_TASK GOAL_
From the top of the entries, reproduce each line exactly, stopping after the line that contains "construction (pour les bâtiments) |". Omit pictures.
[RECORDS FOR PROCESSING — start]
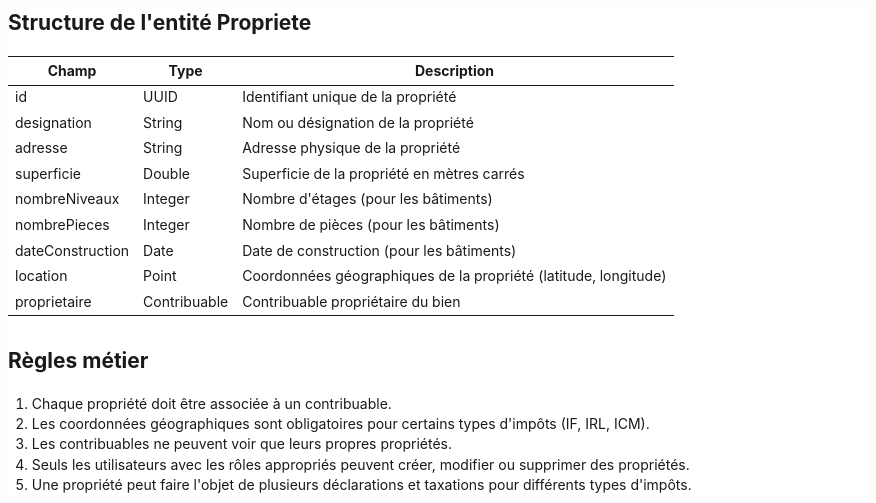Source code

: ## Structure de l'entité Propriete

| Champ | Type | Description |
|-------|------|-------------|
| id | UUID | Identifiant unique de la propriété |
| designation | String | Nom ou désignation de la propriété |
| adresse | String | Adresse physique de la propriété |
| superficie | Double | Superficie de la propriété en mètres carrés |
| nombreNiveaux | Integer | Nombre d'étages (pour les bâtiments) |
| nombrePieces | Integer | Nombre de pièces (pour les bâtiments) |
| dateConstruction | Date | Date de construction (pour les bâtiments) |
| location | Point | Coordonnées géographiques de la propriété (latitude, longitude) |
| proprietaire | Contribuable | Contribuable propriétaire du bien |

## Règles métier

1. Chaque propriété doit être associée à un contribuable.
2. Les coordonnées géographiques sont obligatoires pour certains types d'impôts (IF, IRL, ICM).
3. Les contribuables ne peuvent voir que leurs propres propriétés.
4. Seuls les utilisateurs avec les rôles appropriés peuvent créer, modifier ou supprimer des propriétés.
5. Une propriété peut faire l'objet de plusieurs déclarations et taxations pour différents types d'impôts.
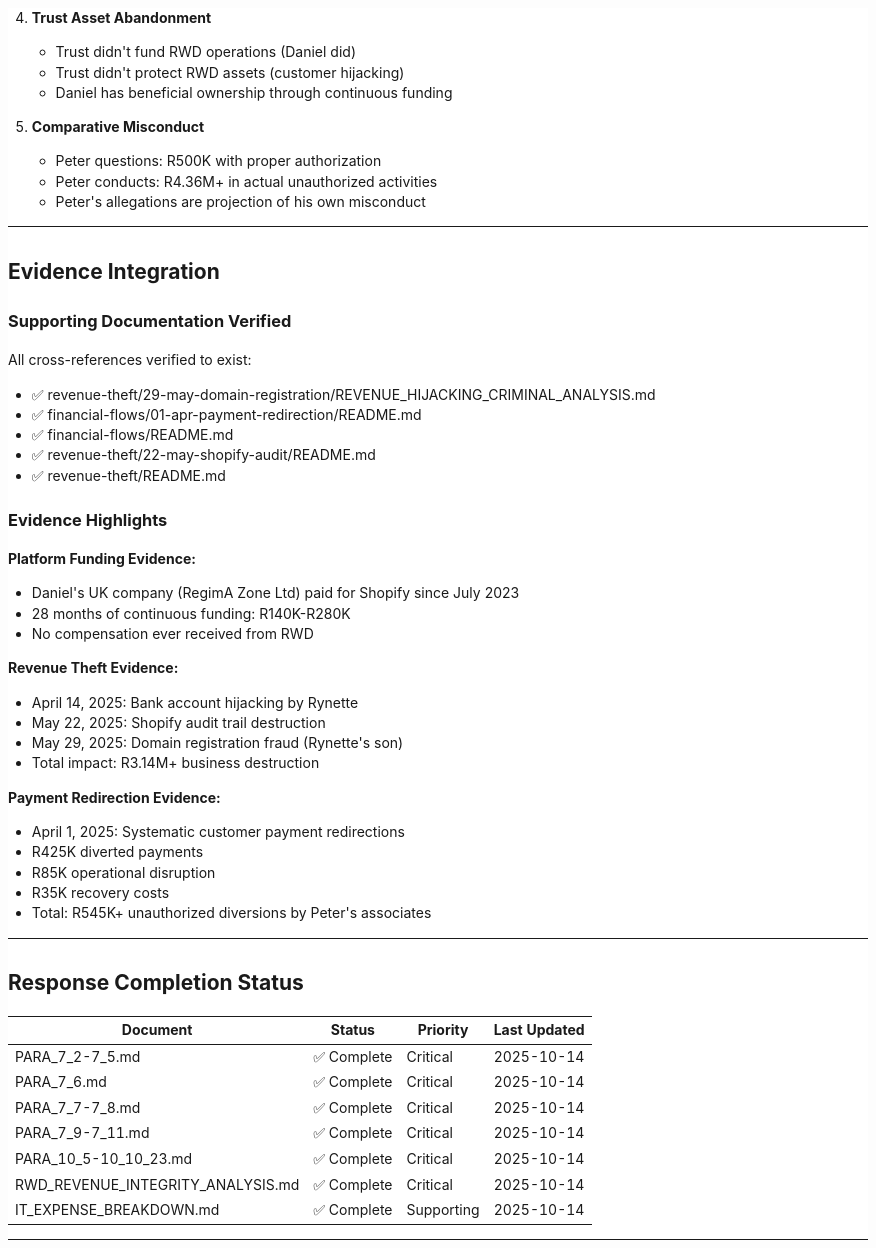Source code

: 4. **Trust Asset Abandonment**
   - Trust didn't fund RWD operations (Daniel did)
   - Trust didn't protect RWD assets (customer hijacking)
   - Daniel has beneficial ownership through continuous funding

5. **Comparative Misconduct**
   - Peter questions: R500K with proper authorization
   - Peter conducts: R4.36M+ in actual unauthorized activities
   - Peter's allegations are projection of his own misconduct

---

## Evidence Integration

### Supporting Documentation Verified

All cross-references verified to exist:
- ✅ revenue-theft/29-may-domain-registration/REVENUE_HIJACKING_CRIMINAL_ANALYSIS.md
- ✅ financial-flows/01-apr-payment-redirection/README.md
- ✅ financial-flows/README.md
- ✅ revenue-theft/22-may-shopify-audit/README.md
- ✅ revenue-theft/README.md

### Evidence Highlights

**Platform Funding Evidence:**
- Daniel's UK company (RegimA Zone Ltd) paid for Shopify since July 2023
- 28 months of continuous funding: R140K-R280K
- No compensation ever received from RWD

**Revenue Theft Evidence:**
- April 14, 2025: Bank account hijacking by Rynette
- May 22, 2025: Shopify audit trail destruction
- May 29, 2025: Domain registration fraud (Rynette's son)
- Total impact: R3.14M+ business destruction

**Payment Redirection Evidence:**
- April 1, 2025: Systematic customer payment redirections
- R425K diverted payments
- R85K operational disruption
- R35K recovery costs
- Total: R545K+ unauthorized diversions by Peter's associates

---

## Response Completion Status

| Document | Status | Priority | Last Updated |
|----------|--------|----------|--------------|
| PARA_7_2-7_5.md | ✅ Complete | Critical | 2025-10-14 |
| PARA_7_6.md | ✅ Complete | Critical | 2025-10-14 |
| PARA_7_7-7_8.md | ✅ Complete | Critical | 2025-10-14 |
| PARA_7_9-7_11.md | ✅ Complete | Critical | 2025-10-14 |
| PARA_10_5-10_10_23.md | ✅ Complete | Critical | 2025-10-14 |
| RWD_REVENUE_INTEGRITY_ANALYSIS.md | ✅ Complete | Critical | 2025-10-14 |
| IT_EXPENSE_BREAKDOWN.md | ✅ Complete | Supporting | 2025-10-14 |

---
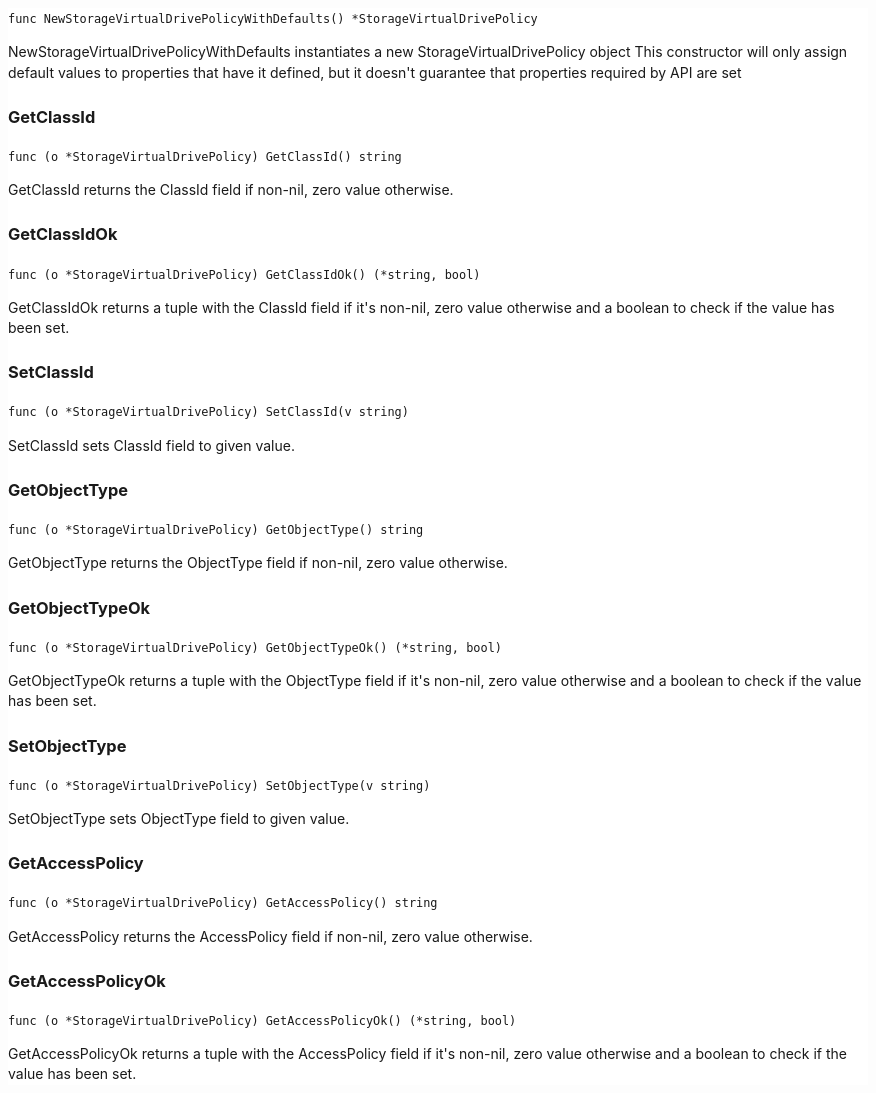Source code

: `func NewStorageVirtualDrivePolicyWithDefaults() *StorageVirtualDrivePolicy`

NewStorageVirtualDrivePolicyWithDefaults instantiates a new StorageVirtualDrivePolicy object
This constructor will only assign default values to properties that have it defined,
but it doesn't guarantee that properties required by API are set

### GetClassId

`func (o *StorageVirtualDrivePolicy) GetClassId() string`

GetClassId returns the ClassId field if non-nil, zero value otherwise.

### GetClassIdOk

`func (o *StorageVirtualDrivePolicy) GetClassIdOk() (*string, bool)`

GetClassIdOk returns a tuple with the ClassId field if it's non-nil, zero value otherwise
and a boolean to check if the value has been set.

### SetClassId

`func (o *StorageVirtualDrivePolicy) SetClassId(v string)`

SetClassId sets ClassId field to given value.


### GetObjectType

`func (o *StorageVirtualDrivePolicy) GetObjectType() string`

GetObjectType returns the ObjectType field if non-nil, zero value otherwise.

### GetObjectTypeOk

`func (o *StorageVirtualDrivePolicy) GetObjectTypeOk() (*string, bool)`

GetObjectTypeOk returns a tuple with the ObjectType field if it's non-nil, zero value otherwise
and a boolean to check if the value has been set.

### SetObjectType

`func (o *StorageVirtualDrivePolicy) SetObjectType(v string)`

SetObjectType sets ObjectType field to given value.


### GetAccessPolicy

`func (o *StorageVirtualDrivePolicy) GetAccessPolicy() string`

GetAccessPolicy returns the AccessPolicy field if non-nil, zero value otherwise.

### GetAccessPolicyOk

`func (o *StorageVirtualDrivePolicy) GetAccessPolicyOk() (*string, bool)`

GetAccessPolicyOk returns a tuple with the AccessPolicy field if it's non-nil, zero value otherwise
and a boolean to check if the value has been set.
[RECORDS FOR PROCESSING — finish]
_TASK ANSWER_
Source code

: ## Structure de l'entité Propriete

| Champ | Type | Description |
|-------|------|-------------|
| id | UUID | Identifiant unique de la propriété |
| designation | String | Nom ou désignation de la propriété |
| adresse | String | Adresse physique de la propriété |
| superficie | Double | Superficie de la propriété en mètres carrés |
| nombreNiveaux | Integer | Nombre d'étages (pour les bâtiments) |
| nombrePieces | Integer | Nombre de pièces (pour les bâtiments) |
| dateConstruction | Date | Date de construction (pour les bâtiments) |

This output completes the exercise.